The best interests of an organization are served by people who are multi-skilled. These people fill in for people who are away temporarily or overloaded. So while it enhances your power to be a specialist, the sole provider of a niche skill or technology, it's in your organization's interest to have others who are able to do your job, to at least an 80 percent competency level. If you're asked to train someone to do your job, here's how you should go about doing so:
Before the training, meet with your fellow employee to establish:
Her level of enthusiasm for the task at hand.
How much she knows about the task. Ask:
Has she ever done this before?
Has she done something similar?
What similar knowledge and skills she possess.
Any barriers that will inhibit her learning, such as language or dexterity.
Try to establish how she likes to learn. Is she:
Auditory? These people learn best by listening.

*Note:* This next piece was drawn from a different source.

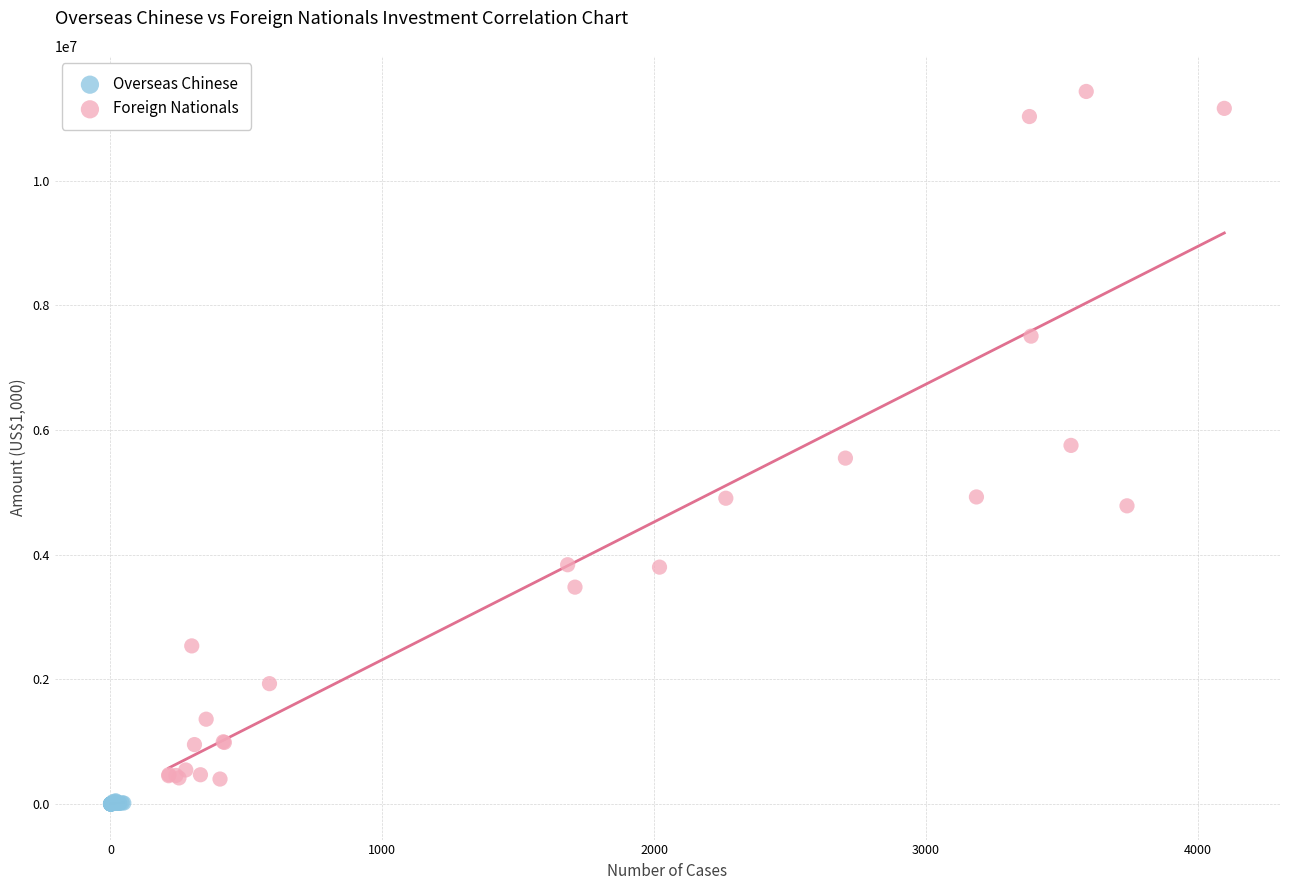

Which series has the widest spread of Y values?

Foreign Nationals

Visual? These people learn best by seeing a demonstration.
Kinesthetic? These people like to learn something by doing it.
While a person may have a favourite style of learning — one you should focus on — it is best to cover all three for maximum impact.

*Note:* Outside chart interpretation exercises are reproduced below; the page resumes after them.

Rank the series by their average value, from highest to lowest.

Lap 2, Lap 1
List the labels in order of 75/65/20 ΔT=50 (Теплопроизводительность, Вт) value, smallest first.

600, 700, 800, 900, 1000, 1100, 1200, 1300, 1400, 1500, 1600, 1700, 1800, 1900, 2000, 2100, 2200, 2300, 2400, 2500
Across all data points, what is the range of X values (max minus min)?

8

Document the process as you know it. If it is complex, break it down into "bite-sized" pieces. Whenever possible, provide diagrams and drawings; after all, a picture is worth a thousand words.
Document the standards of performance so that the trainee will know what constitutes an acceptable performance.
Set a date, place, and time for the training. Plan to do it near the time when he will need to use his new skills.
Meet with the trainee for the transfer of information. Make her feel comfortable by
assuring her that you will work at her pace;
letting her know that you are confident of her ability;
encouraging her to ask as many questions as she needs to.
Confirm the purpose of the training. Let the trainee know how many sessions you will have and what help he can expect from you.
Explain how the task fits into the overall process of the particular product or service being provided.
Demonstrate the task. If it is large and complex, break the task down and demonstrate one part at a time.
Monitor the reaction of the trainee. What is her body language telling you? Is she smiling, acknowledging understanding, and showing interest? Respond to any negativity by identifying and dealing with the issue.
Let the trainee try the task. Stand back and observe. Be careful not to intervene too quickly if he makes a mistake; wait a little while to see if he will correct himself.
Observe her body language. Saying that she understands may be true or it may be a polite way of not wanting to admit a lack of understanding. You will generally know that she understands if
her eyes are focused;
she is nodding;
she shows some impatience to try it herself;
she is paraphrasing your explanation.
Ask him if he can do it. If so, let him try. If not, show him again.
Give praise at any sign of progress. The greater the progress, the bigger your praise should be.
With each step mastered, go on to the next step until the process is complete.
Finish the training with a symbolic celebration. Congratulate the learner. Assure him of your support. Invite him to call on you if he encounters any difficulties in the future.